Her father, William Smart, was a Civil War veteran who raised Dodd and her five younger brothers after her mother died during childbirth.
“The idea, I think, of having a single father in those years with six small children ... it was really important to her that he be recognized for all that he did,” Kirstin Davis, communications manager for the City of Spokane, told NTD Television.
A plaque in front of the house honoring Dodd reads: “‘He felt fatherhood was a lifelong task,’ Sonora Smart Dodd said, ‘and he never relinquished its duties and responsibilities until his death in 1919. Even after my brothers and I were married, he was mindful of his obligations for he was a golden rule type of father.’”

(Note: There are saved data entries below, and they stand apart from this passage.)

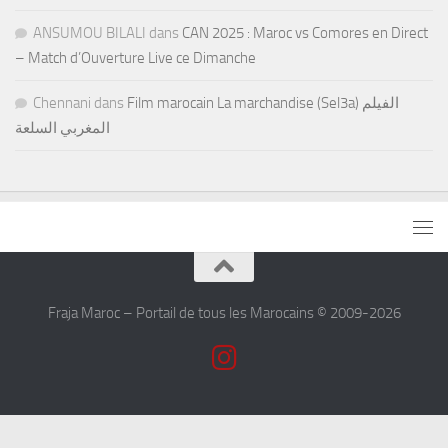
ANSUMOU BILALI
dans
CAN 2025 : Maroc vs Comores en Direct
– Match d’Ouverture Live ce Dimanche
Chennani
dans
Film marocain La marchandise (Sel3a) الفيلم
المغربي السلعة
Fraja Maroc – Portail de tous les Marocains © 2009-2026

Dodd started a petition to create a day honoring fathers and, with the help of the Spokane Ministerial Alliance and the local YMCA, the Spokane mayor and the Washington governor signed proclamations to celebrate the first Father’s Day in June 1910.
After that, Dodd advocated for 60 years for Father’s Day to become a national holiday.
“She decided to make it a very promotional effort and partnered with businesses that would benefit from selling men’s items,” Davis said, “whether those are ties, or greeting cards, whisky—things that dads might appreciate.”
In 1966, President Lyndon B. Johnson declared the third Sunday in June to be Father’s Day. President Richard Nixon made the holiday permanent in 1972.
Dodd became known as the “Mother of Father’s Day.”
Now, Spokane celebrates Father’s Day just like everywhere else.
Davis’s birthday also falls in the third week of June. Before her father passed away, she used to celebrate it along with Father’s Day.
“[Father’s Day is] just honoring that relationship,” Davis said. “Usually there’s some really good food involved, and hopefully we get a nice day, and we can be outside and enjoy each other’s company.”